I run 95 on my IBM Pentium Pros. 🤣

OK, nowadays people on here are probably even running 95 on P4s with whatever hacks there are to it; I was really talking about back when these CPUs were the best you could buy and I'm pretty sure most used them mainly as NT workstations/servers, which is what they were intended for.

I've read reviews from that time which openly advised against buying a Pentium Pro for gaming, probably all because the early chipsets weren't all that great, the 16-bit issue and them not knowing anything about FASTVID. And after the Pentium II came out with MMX support and superior 16-bit performance the Pro was soon to be obsolete anyway.

Yeah SCSI is another good point. I've never used it myself but I'm sure it's a lot faster than IDE. Problem is that it's supposed to be expensive and loud so again obviously not something that was to be found in the common household PC.

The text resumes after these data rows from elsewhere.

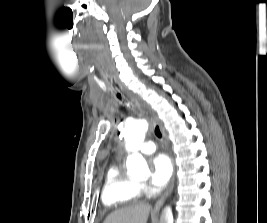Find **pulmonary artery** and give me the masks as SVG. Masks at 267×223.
I'll list each match as a JSON object with an SVG mask.
<instances>
[{
	"mask_svg": "<svg viewBox=\"0 0 267 223\" xmlns=\"http://www.w3.org/2000/svg\"><path fill=\"white\" fill-rule=\"evenodd\" d=\"M156 149V143L154 141H146L142 146L138 148V151L142 153H152Z\"/></svg>",
	"mask_w": 267,
	"mask_h": 223,
	"instance_id": "e3ab8cb5",
	"label": "pulmonary artery"
}]
</instances>
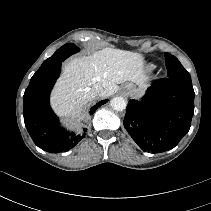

Ah yes, back in the day NT was it for the Pentium Pros and DEC Alphas (remember those?). These were the entry level IBM workstations at the time, so they definitely weren't set up for 95. I'm glad they did support it though as NT didn't work with Lantastic, which I ran for all my DOS to W95 networking.

The main thing that was bad about a Pentium Pro was it's non-32-bit execution. It actually feels more like a Pentium vs a Pro in regular usage under 95. But any program/game that uses protected mode can go into 32-bit code, and I'm sure this happened more often once the Pentiums were more popular. And this is where the Pentium Pro might actually be a good gamer. The biggest thing that helped these was the on-die cache running at full speed. That's what really gave them their speed.

Back in the day, SCSI drives were about the same price except you had to buy a separate controller. Once you got over that hurdle, it was not much more, but the speed was. The SCSI-1 interface bandwidth was a full 5MB/sec, even on an 8-bit controller. Fast SCSI turned this up to 10MB/sec, and coupled with the disconnect/reconnect feature, the bus was utilized even less. 10MB/sec meant about 1-2MB/sec in realtime from one drive to another on our 486dx2-66, but that's pretty solid for a 16-bit bus that was limited to only 15MB/sec.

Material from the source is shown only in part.